Mas também, é claro, quanto mais parceiros temos, mas relevância a informação ganha, mais alcance ganha e menos o The Intercept vira um alvo sozinho, sendo acusado de estar escolhendo as pautas e manipulando os chats, coisa que, obviamente, não fazemos e nem nunca faremos em nenhuma reportagem nossa. Então, também essa segurança de que outros veículos estão olhando o mesmo arquivo e de que as reportagens são de interesse público e são verídicas.
“Não existe possibilidade de agências de fact checking ou qualquer outro remédio acabar isso [Fake news]”
JO: E a linha editorial de parceiros é bem ampla. Veja e Reinaldo Azevedo são mais voltados à direita, por exemplo.

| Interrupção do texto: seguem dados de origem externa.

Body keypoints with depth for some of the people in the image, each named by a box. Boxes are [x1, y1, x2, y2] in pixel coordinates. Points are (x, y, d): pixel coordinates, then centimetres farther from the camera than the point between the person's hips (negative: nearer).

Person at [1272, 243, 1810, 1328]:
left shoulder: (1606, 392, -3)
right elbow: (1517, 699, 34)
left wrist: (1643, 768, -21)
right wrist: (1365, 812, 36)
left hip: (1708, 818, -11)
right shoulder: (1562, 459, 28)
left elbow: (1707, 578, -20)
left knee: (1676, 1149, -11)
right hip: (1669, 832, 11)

LD: É importante ter essa diversidade. A gente pensou nisso desde o começo. Além disso, como falei, cada um deles vai ter o seu olhar em relação ao arquivo e o que está ali dentro.

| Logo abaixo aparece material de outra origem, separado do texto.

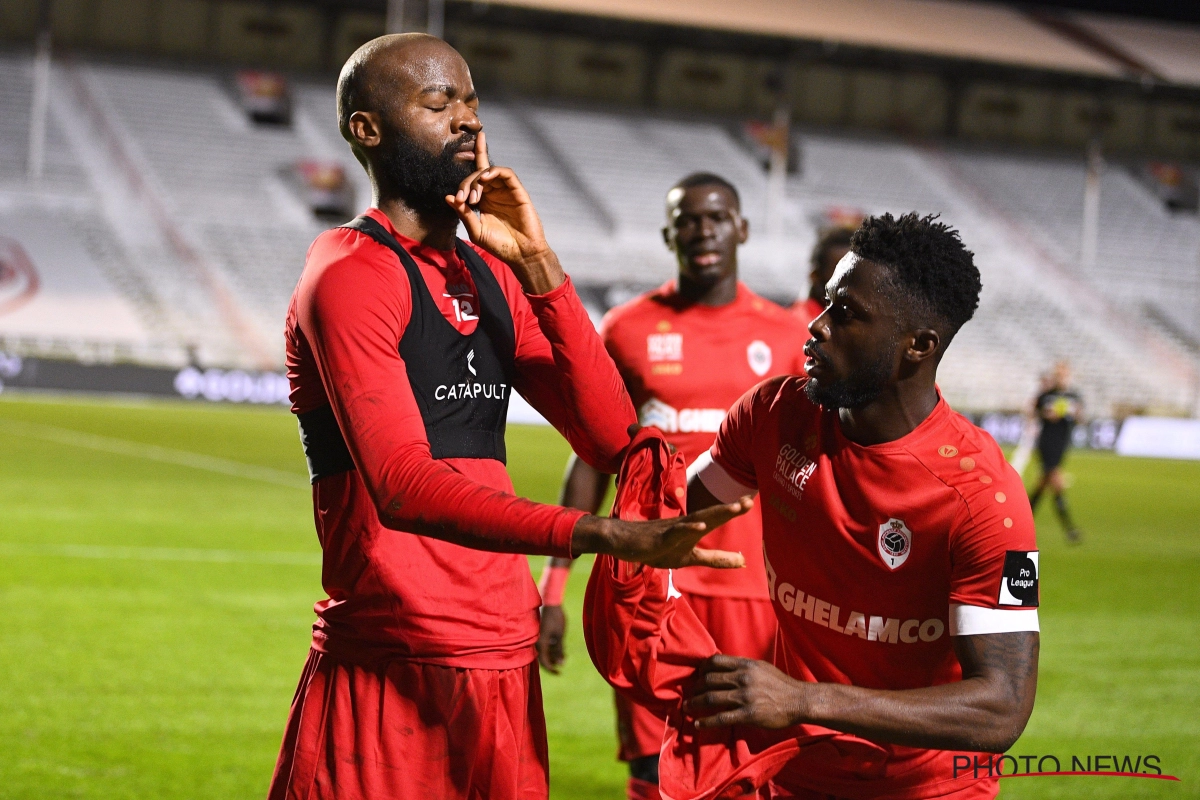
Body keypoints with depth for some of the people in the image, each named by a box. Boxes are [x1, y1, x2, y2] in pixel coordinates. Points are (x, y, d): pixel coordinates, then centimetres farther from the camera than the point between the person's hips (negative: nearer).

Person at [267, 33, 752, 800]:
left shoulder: (492, 276, 15)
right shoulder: (351, 275, -9)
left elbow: (611, 439, 5)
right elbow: (402, 485, -23)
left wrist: (537, 264, -3)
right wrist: (603, 535, -33)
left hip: (506, 666, 7)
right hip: (393, 676, -7)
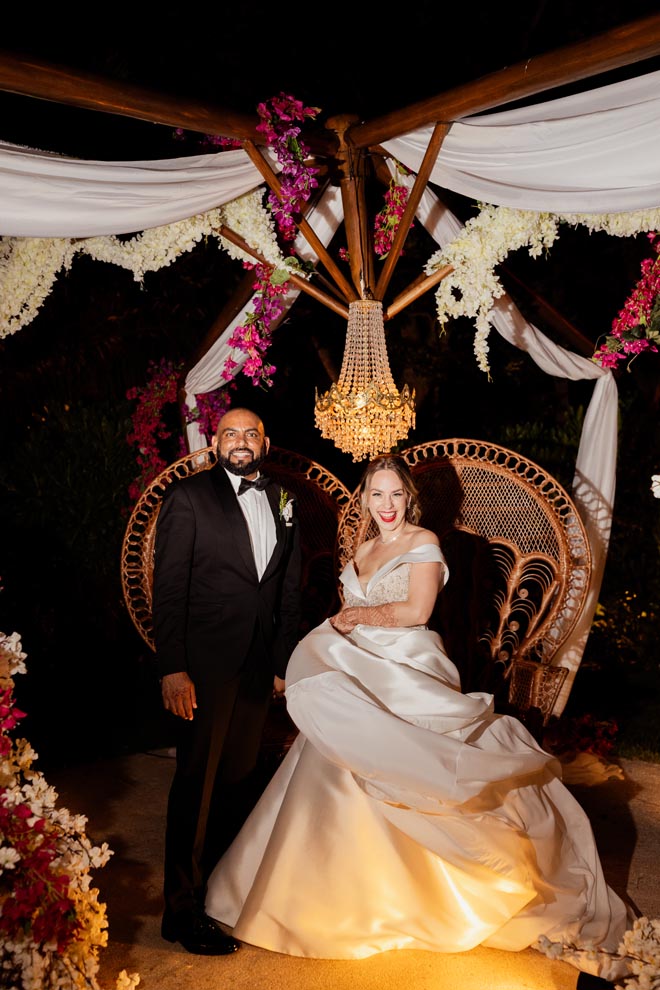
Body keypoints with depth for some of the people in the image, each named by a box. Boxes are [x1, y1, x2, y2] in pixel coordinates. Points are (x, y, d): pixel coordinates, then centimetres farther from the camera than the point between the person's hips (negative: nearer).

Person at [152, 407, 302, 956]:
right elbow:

Agora, a gente vive em um momento do Brasil de ruptura entre civilização e barbárie. Assim, se o Reinaldo e a Veja quiserem trabalhar junto com o El País, se o Uol quiser trabalhar junto com o Reinaldo, se todos eles quiseram trabalhar com a gente, a depender da matiz ideológica de cada um, o importante é assegurar que a civilização vença a barbárie. E quem está do lado da civilização, se ideologicamente não é do meu agrado, ou não comunga das minhas expectativas em relação a outros casos, isso a gente vai discutir depois.
Futuros jornalistas
JO: Hoje [09/08/2019], você vai falar para vários estudantes. Qual é a importância desse momento?
LD: Gosto muito dos estudantes. É onde vai estar o futuro do que estamos fazendo. Acho que vivemos um momento de crise de redações, de pouco dinheiro no jornalismo brasileiro e mundial, também. Mas também é um momento de ruptura, em que estão se criando novos veículos.
O The Intercept é um veículo novo, tem somente três anos no Brasil, assim como outras iniciativas, como A Pública, etc. Várias iniciativas que, no futuro, talvez em 10, 20 ou 30 anos, sejam grandes veículos de comunicação no Brasil. Por isso é importante que os jovens estejam aqui, hoje, porque são eles que vão trabalhar nesses veículos, no futuro e, talvez, criando novos.